Cet amendement, des député.es du groupe LFI, vise à renforcer l’effectivité du droit de visite reconnu aux députés et aux sénateurs par l’article 719 du code de procédure pénale en instituant un mécanisme de suivi systématique et de traçabilité des visites parlementaires.
Le contrôle des lieux de privation de liberté constitue une mission essentielle du Parlement, qui ne se limite pas à la simple observation sur place. Il implique la possibilité de documenter, d’analyser et de rendre compte des constats effectués, afin de garantir que les conditions de détention respectent les droits fondamentaux et les normes en vigueur.

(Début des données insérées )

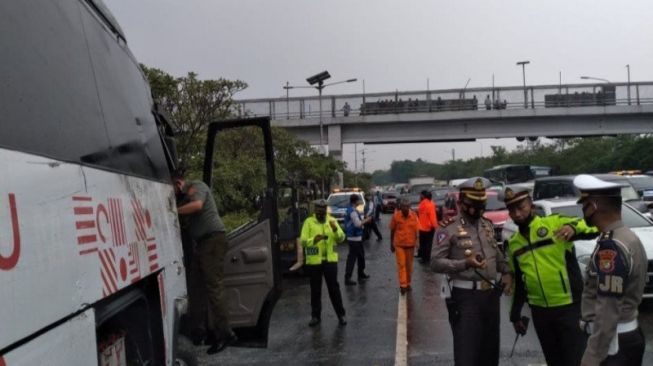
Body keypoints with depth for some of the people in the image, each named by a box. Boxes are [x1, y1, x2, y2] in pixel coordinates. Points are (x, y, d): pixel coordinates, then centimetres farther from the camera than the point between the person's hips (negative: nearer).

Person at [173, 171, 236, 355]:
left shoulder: (196, 186, -3)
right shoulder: (187, 195, 25)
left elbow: (197, 205, -22)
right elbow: (188, 218, 20)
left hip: (213, 239, -10)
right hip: (202, 243, 10)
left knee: (213, 287, -12)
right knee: (196, 287, 9)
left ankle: (224, 334, -10)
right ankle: (198, 332, 15)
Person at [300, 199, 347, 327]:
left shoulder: (332, 220, 5)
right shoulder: (308, 222, -1)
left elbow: (341, 238, -3)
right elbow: (303, 241, -9)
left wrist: (336, 229, -22)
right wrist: (313, 240, -28)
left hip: (330, 259, 1)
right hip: (314, 261, -1)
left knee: (334, 288, 5)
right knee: (315, 289, 8)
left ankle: (341, 314, 14)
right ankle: (315, 315, 20)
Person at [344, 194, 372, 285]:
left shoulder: (349, 210, 12)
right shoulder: (353, 211, -19)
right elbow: (358, 224, -22)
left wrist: (363, 220, 13)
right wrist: (366, 220, -9)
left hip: (356, 237, 10)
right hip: (355, 238, -10)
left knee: (361, 256, 21)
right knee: (352, 258, -7)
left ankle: (361, 274, 32)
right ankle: (347, 278, -4)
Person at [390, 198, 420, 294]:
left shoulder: (414, 215, -7)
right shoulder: (396, 216, -9)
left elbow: (416, 230, -1)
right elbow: (392, 230, 0)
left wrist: (416, 242, -9)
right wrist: (391, 244, 4)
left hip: (410, 244, 2)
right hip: (399, 244, -1)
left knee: (409, 265, 11)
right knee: (401, 264, -4)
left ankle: (408, 283, 24)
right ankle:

Dans la pratique, l’absence de formalisation systématique des visites parlementaires limite la portée du contrôle et rend difficile le suivi des recommandations ou des observations adressées aux autorités responsables. En instituant un registre au sein de chaque assemblée, l’amendement permet de consigner toutes les visites, leurs rapports ainsi que les observations des autorités compétentes, créant ainsi une traçabilité fiable et permanente.
Ce registre renforce la transparence et la responsabilité du contrôle parlementaire, tout en permettant un suivi effectif des constats et recommandations. Il constitue un outil indispensable pour garantir que le droit de visite parlementaire ne demeure pas théorique et que chaque intervention contribue réellement à la protection des droits des personnes privées de liberté.